As far as Nevada motor vehicle accident deaths are concerned, about 51% were due to roadway departures, 25% were intersection accidents, 9% of the fatalities involved large trucks, And there were 77 non-motorist and bicyclist fatalities. Over 400 people are killed in motor-vehicle crashes in Nevada each year. 37% are passenger car occupants, and 32% were light truck occupants. 33% of the fatalities involved accidents were the blood alcohol level of the driver was 0.08 % or higher.

The motorists advocacy group AAA reports that accidents cost $162 billion each year. The cost of auto accidents to each American is more than $1,000 a year. Also, according to AAA car accidents involving drivers 15 to 17 years of age cost society more than 34 billion in medical expenses, property damage and related costs in the year 2006. 15-18 year old drivers were involved in 974,000 crashes that injured 406,427 people and killed 2,541. According to the Center for Disease Control motor vehicle crashes are the leading cause of death among U.S. teens, accounting for 36% of all deaths in this age group.
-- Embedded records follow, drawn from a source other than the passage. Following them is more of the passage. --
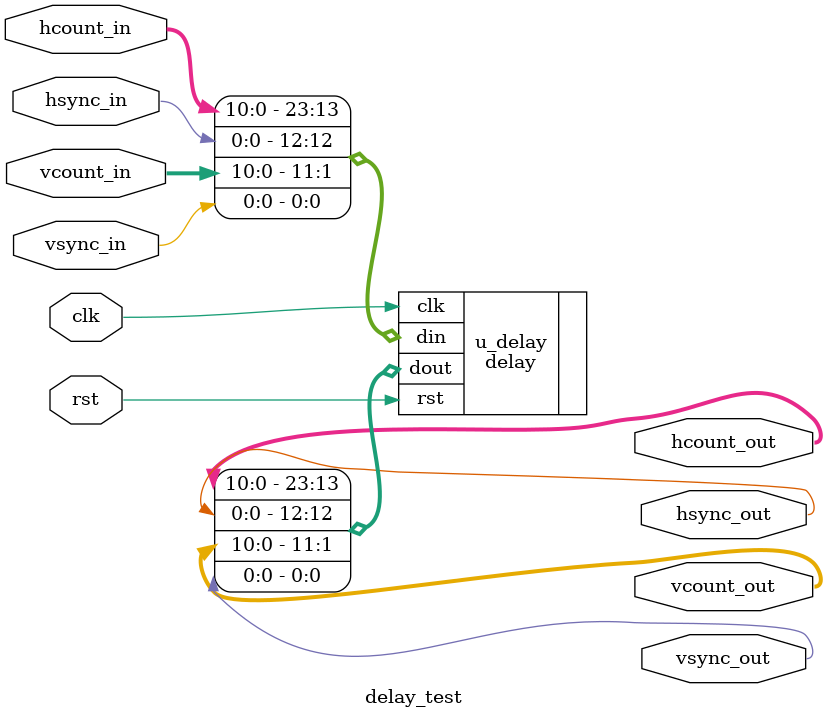
<source format=v>
module delay_test(
        input  wire        clk,
        input  wire        rst,

        input  wire [10:0] hcount_in,
        input  wire [10:0] vcount_in,
        input  wire        vsync_in,
        input  wire        hsync_in,

        output wire [10:0] hcount_out,
        output wire [10:0] vcount_out,
        output wire        vsync_out,
        output wire        hsync_out
    );

    delay #(
        .WIDTH (24),
        .CLK_DEL(4)
    ) u_delay (
        .clk (clk),
        .rst (rst),
        .din ( {hcount_in, hsync_in, vcount_in, vsync_in}),
        .dout ({hcount_out, hsync_out, vcount_out, vsync_out})
    );

endmodule

</source>
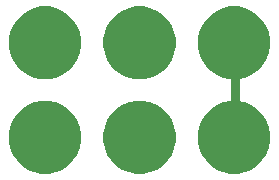
<source format=gbs>
%TF.GenerationSoftware,KiCad,Pcbnew,5.0.2-bee76a0~70~ubuntu16.04.1*%
%TF.CreationDate,2019-01-01T17:35:33-08:00*%
%TF.ProjectId,2x3-LED-RGB-Mini-Neopixel-SMT,3278332d-4c45-4442-9d52-47422d4d696e,1.0*%
%TF.SameCoordinates,Original*%
%TF.FileFunction,Soldermask,Bot*%
%TF.FilePolarity,Negative*%
%FSLAX46Y46*%
G04 Gerber Fmt 4.6, Leading zero omitted, Abs format (unit mm)*
G04 Created by KiCad (PCBNEW 5.0.2-bee76a0~70~ubuntu16.04.1) date Tue Jan  1 17:35:33 2019*
%MOMM*%
%LPD*%
G01*
G04 APERTURE LIST*
%ADD10C,0.800000*%
%ADD11C,0.350000*%
G04 APERTURE END LIST*
D10*
X31700000Y-37900000D02*
X31700000Y-29800000D01*
D11*
G36*
X32497296Y-35042017D02*
X33057125Y-35273906D01*
X33057127Y-35273907D01*
X33560963Y-35610560D01*
X33989439Y-36039036D01*
X34326094Y-36542875D01*
X34557983Y-37102704D01*
X34676200Y-37697021D01*
X34676200Y-38302979D01*
X34557983Y-38897296D01*
X34326094Y-39457125D01*
X34326093Y-39457127D01*
X33989440Y-39960963D01*
X33560963Y-40389440D01*
X33057127Y-40726093D01*
X33057126Y-40726094D01*
X33057125Y-40726094D01*
X32497296Y-40957983D01*
X31902979Y-41076200D01*
X31297021Y-41076200D01*
X30702704Y-40957983D01*
X30142875Y-40726094D01*
X30142874Y-40726094D01*
X30142873Y-40726093D01*
X29639037Y-40389440D01*
X29210560Y-39960963D01*
X28873907Y-39457127D01*
X28873906Y-39457125D01*
X28642017Y-38897296D01*
X28523800Y-38302979D01*
X28523800Y-37697021D01*
X28642017Y-37102704D01*
X28873906Y-36542875D01*
X29210561Y-36039036D01*
X29639037Y-35610560D01*
X30142873Y-35273907D01*
X30142875Y-35273906D01*
X30702704Y-35042017D01*
X31297021Y-34923800D01*
X31902979Y-34923800D01*
X32497296Y-35042017D01*
X32497296Y-35042017D01*
G37*
G36*
X24497296Y-35042017D02*
X25057125Y-35273906D01*
X25057127Y-35273907D01*
X25560963Y-35610560D01*
X25989439Y-36039036D01*
X26326094Y-36542875D01*
X26557983Y-37102704D01*
X26676200Y-37697021D01*
X26676200Y-38302979D01*
X26557983Y-38897296D01*
X26326094Y-39457125D01*
X26326093Y-39457127D01*
X25989440Y-39960963D01*
X25560963Y-40389440D01*
X25057127Y-40726093D01*
X25057126Y-40726094D01*
X25057125Y-40726094D01*
X24497296Y-40957983D01*
X23902979Y-41076200D01*
X23297021Y-41076200D01*
X22702704Y-40957983D01*
X22142875Y-40726094D01*
X22142874Y-40726094D01*
X22142873Y-40726093D01*
X21639037Y-40389440D01*
X21210560Y-39960963D01*
X20873907Y-39457127D01*
X20873906Y-39457125D01*
X20642017Y-38897296D01*
X20523800Y-38302979D01*
X20523800Y-37697021D01*
X20642017Y-37102704D01*
X20873906Y-36542875D01*
X21210561Y-36039036D01*
X21639037Y-35610560D01*
X22142873Y-35273907D01*
X22142875Y-35273906D01*
X22702704Y-35042017D01*
X23297021Y-34923800D01*
X23902979Y-34923800D01*
X24497296Y-35042017D01*
X24497296Y-35042017D01*
G37*
G36*
X16497296Y-35042017D02*
X17057125Y-35273906D01*
X17057127Y-35273907D01*
X17560963Y-35610560D01*
X17989439Y-36039036D01*
X18326094Y-36542875D01*
X18557983Y-37102704D01*
X18676200Y-37697021D01*
X18676200Y-38302979D01*
X18557983Y-38897296D01*
X18326094Y-39457125D01*
X18326093Y-39457127D01*
X17989440Y-39960963D01*
X17560963Y-40389440D01*
X17057127Y-40726093D01*
X17057126Y-40726094D01*
X17057125Y-40726094D01*
X16497296Y-40957983D01*
X15902979Y-41076200D01*
X15297021Y-41076200D01*
X14702704Y-40957983D01*
X14142875Y-40726094D01*
X14142874Y-40726094D01*
X14142873Y-40726093D01*
X13639037Y-40389440D01*
X13210560Y-39960963D01*
X12873907Y-39457127D01*
X12873906Y-39457125D01*
X12642017Y-38897296D01*
X12523800Y-38302979D01*
X12523800Y-37697021D01*
X12642017Y-37102704D01*
X12873906Y-36542875D01*
X13210561Y-36039036D01*
X13639037Y-35610560D01*
X14142873Y-35273907D01*
X14142875Y-35273906D01*
X14702704Y-35042017D01*
X15297021Y-34923800D01*
X15902979Y-34923800D01*
X16497296Y-35042017D01*
X16497296Y-35042017D01*
G37*
G36*
X32497296Y-27042017D02*
X33057125Y-27273906D01*
X33057127Y-27273907D01*
X33560963Y-27610560D01*
X33989439Y-28039036D01*
X34326094Y-28542875D01*
X34557983Y-29102704D01*
X34676200Y-29697021D01*
X34676200Y-30302979D01*
X34557983Y-30897296D01*
X34326094Y-31457125D01*
X34326093Y-31457127D01*
X33989440Y-31960963D01*
X33560963Y-32389440D01*
X33057127Y-32726093D01*
X33057126Y-32726094D01*
X33057125Y-32726094D01*
X32497296Y-32957983D01*
X31902979Y-33076200D01*
X31297021Y-33076200D01*
X30702704Y-32957983D01*
X30142875Y-32726094D01*
X30142874Y-32726094D01*
X30142873Y-32726093D01*
X29639037Y-32389440D01*
X29210560Y-31960963D01*
X28873907Y-31457127D01*
X28873906Y-31457125D01*
X28642017Y-30897296D01*
X28523800Y-30302979D01*
X28523800Y-29697021D01*
X28642017Y-29102704D01*
X28873906Y-28542875D01*
X29210561Y-28039036D01*
X29639037Y-27610560D01*
X30142873Y-27273907D01*
X30142875Y-27273906D01*
X30702704Y-27042017D01*
X31297021Y-26923800D01*
X31902979Y-26923800D01*
X32497296Y-27042017D01*
X32497296Y-27042017D01*
G37*
G36*
X24497296Y-27042017D02*
X25057125Y-27273906D01*
X25057127Y-27273907D01*
X25560963Y-27610560D01*
X25989439Y-28039036D01*
X26326094Y-28542875D01*
X26557983Y-29102704D01*
X26676200Y-29697021D01*
X26676200Y-30302979D01*
X26557983Y-30897296D01*
X26326094Y-31457125D01*
X26326093Y-31457127D01*
X25989440Y-31960963D01*
X25560963Y-32389440D01*
X25057127Y-32726093D01*
X25057126Y-32726094D01*
X25057125Y-32726094D01*
X24497296Y-32957983D01*
X23902979Y-33076200D01*
X23297021Y-33076200D01*
X22702704Y-32957983D01*
X22142875Y-32726094D01*
X22142874Y-32726094D01*
X22142873Y-32726093D01*
X21639037Y-32389440D01*
X21210560Y-31960963D01*
X20873907Y-31457127D01*
X20873906Y-31457125D01*
X20642017Y-30897296D01*
X20523800Y-30302979D01*
X20523800Y-29697021D01*
X20642017Y-29102704D01*
X20873906Y-28542875D01*
X21210561Y-28039036D01*
X21639037Y-27610560D01*
X22142873Y-27273907D01*
X22142875Y-27273906D01*
X22702704Y-27042017D01*
X23297021Y-26923800D01*
X23902979Y-26923800D01*
X24497296Y-27042017D01*
X24497296Y-27042017D01*
G37*
G36*
X16497296Y-27042017D02*
X17057125Y-27273906D01*
X17057127Y-27273907D01*
X17560963Y-27610560D01*
X17989439Y-28039036D01*
X18326094Y-28542875D01*
X18557983Y-29102704D01*
X18676200Y-29697021D01*
X18676200Y-30302979D01*
X18557983Y-30897296D01*
X18326094Y-31457125D01*
X18326093Y-31457127D01*
X17989440Y-31960963D01*
X17560963Y-32389440D01*
X17057127Y-32726093D01*
X17057126Y-32726094D01*
X17057125Y-32726094D01*
X16497296Y-32957983D01*
X15902979Y-33076200D01*
X15297021Y-33076200D01*
X14702704Y-32957983D01*
X14142875Y-32726094D01*
X14142874Y-32726094D01*
X14142873Y-32726093D01*
X13639037Y-32389440D01*
X13210560Y-31960963D01*
X12873907Y-31457127D01*
X12873906Y-31457125D01*
X12642017Y-30897296D01*
X12523800Y-30302979D01*
X12523800Y-29697021D01*
X12642017Y-29102704D01*
X12873906Y-28542875D01*
X13210561Y-28039036D01*
X13639037Y-27610560D01*
X14142873Y-27273907D01*
X14142875Y-27273906D01*
X14702704Y-27042017D01*
X15297021Y-26923800D01*
X15902979Y-26923800D01*
X16497296Y-27042017D01*
X16497296Y-27042017D01*
G37*
M02*

</source>
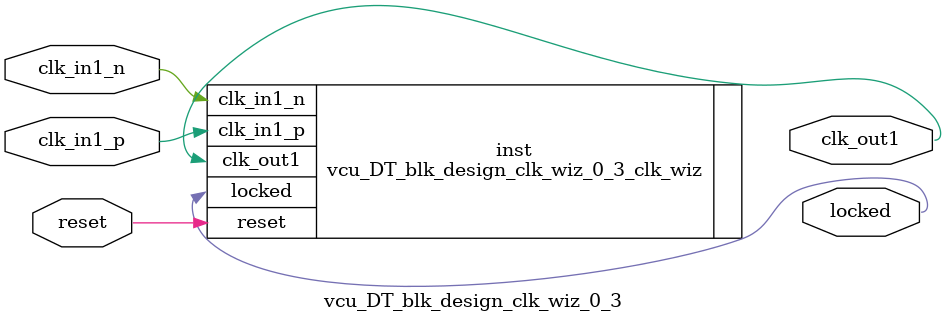
<source format=v>


`timescale 1ps/1ps

(* CORE_GENERATION_INFO = "vcu_DT_blk_design_clk_wiz_0_3,clk_wiz_v6_0_3_0_0,{component_name=vcu_DT_blk_design_clk_wiz_0_3,use_phase_alignment=false,use_min_o_jitter=false,use_max_i_jitter=false,use_dyn_phase_shift=false,use_inclk_switchover=false,use_dyn_reconfig=false,enable_axi=0,feedback_source=FDBK_AUTO,PRIMITIVE=MMCM,num_out_clk=1,clkin1_period=8.000,clkin2_period=10.000,use_power_down=false,use_reset=true,use_locked=true,use_inclk_stopped=false,feedback_type=SINGLE,CLOCK_MGR_TYPE=NA,manual_override=false}" *)

module vcu_DT_blk_design_clk_wiz_0_3 
 (
  // Clock out ports
  output        clk_out1,
  // Status and control signals
  input         reset,
  output        locked,
 // Clock in ports
  input         clk_in1_p,
  input         clk_in1_n
 );

  vcu_DT_blk_design_clk_wiz_0_3_clk_wiz inst
  (
  // Clock out ports  
  .clk_out1(clk_out1),
  // Status and control signals               
  .reset(reset), 
  .locked(locked),
 // Clock in ports
  .clk_in1_p(clk_in1_p),
  .clk_in1_n(clk_in1_n)
  );

endmodule

</source>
So, what can be done to protect motorists from injury and death caused by motor vehicle accidents? The answers to this question are as follows:

  1. Don’t’ drink and drive. Don’t ride in a car when the driver has been drinking.
  2. Require your teenagers to enroll in driver safety programs.
  3. Drive large vehicles. Full sized passenger cars weighing over 4000 pounds have a lower injury and fatality rates.
  4. Lower your speed. Speed kills.
  5. Practice defensive driving.
  6. Stricter enforcement of traffic laws.
  7. Make drivers who cause accidents criminally and civilly responsible.
  8. Lower the center of gravity on Vans, SUVs, and pick-ups to prevent roll over accidents.
  9. Incorporate some form of roll cages in vehicles.
  10. Incorporation of more safety glass in vehicles.
  11. Restricted licenses for the elderly and those with poor vision.
  12. Better highway design. Fix the bad roads before we build new ones.
  13. Raise insurance rates for at-fault drivers and lower them for safe drivers.
  14. Better DMV reporting of traffic infractions to insurance companies.
  15. Use of and incorporation of safety equipment such as seat belts, air bags, side curtain air bags, crumple zones and energy absorbing bumpers.
  16. Don’t drive if you’re tired.
  17. Raise the driving age to 19.
  18. Require drug and alcohol testing for all traffic infractions.

I’d appreciate any comments you have on this important issue.